Towards Reliable Sea Ice Drift Estimation in the Arctic Deep Learning Optical Flow on RADARSAT-2

TL;DR

This paper benchmarks deep learning optical flow models for sea ice drift estimation in the Arctic using RADARSAT-2 imagery, demonstrating high accuracy and potential for improved navigation and climate studies.

Contribution

First large-scale benchmark of 48 deep learning optical flow models on Arctic satellite imagery, showing their effectiveness for sea ice drift estimation.

Findings

Several models achieve sub-kilometer accuracy (6-8 pixels, 300-400 m)
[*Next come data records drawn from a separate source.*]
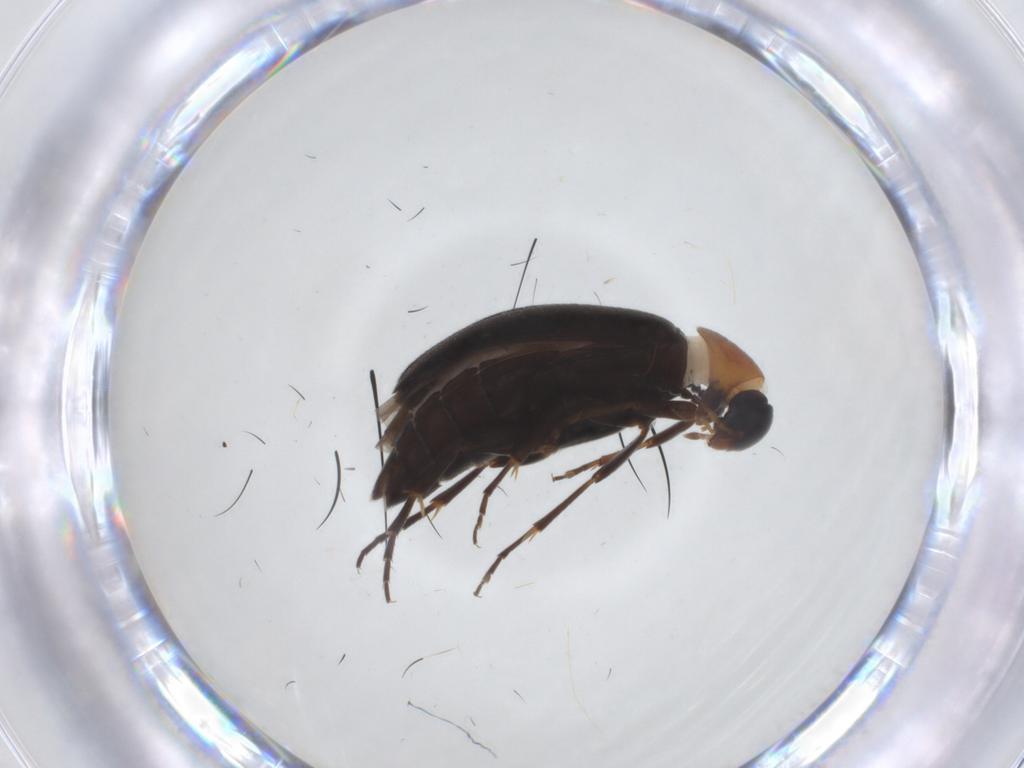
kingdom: Animalia
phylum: Arthropoda
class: Insecta
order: Coleoptera
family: Scraptiidae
Deep learning models outperform classical methods in accuracy

Optical flow provides dense pixel-wise drift fields for Arctic sea ice

Abstract

Accurate estimation of sea ice drift is critical for Arctic navigation, climate research, and operational forecasting. While optical flow, a computer vision technique for estimating pixel wise motion between consecutive images, has advanced rapidly in computer vision, its applicability to geophysical problems and to satellite SAR imagery remains underexplored. Classical optical flow methods rely on mathematical models and strong assumptions about motion, which limit their accuracy in complex scenarios. Recent deep learning based approaches have substantially improved performance and are now the standard in computer vision, motivating their application to sea ice drift estimation. We present the first large scale benchmark of 48 deep learning optical flow models on RADARSAT 2 ScanSAR sea ice imagery, evaluated with endpoint error (EPE) and Fl all metrics against GNSS tracked buoys. Several models achieve sub kilometer accuracy (EPE 6 to 8 pixels, 300 to 400 m), a small error relative to the spatial scales of sea ice motion and typical navigation requirements in the Arctic. Our results demonstrate that the models are capable of capturing consistent regional drift patterns and that recent deep learning based optical flow methods, which have substantially improved motion estimation accuracy compared to classical methods, can be effectively transferred to polar remote sensing. Optical flow produces spatially continuous drift fields, providing motion estimates for every image pixel rather than at sparse buoy locations, offering new opportunities for navigation and climate modeling.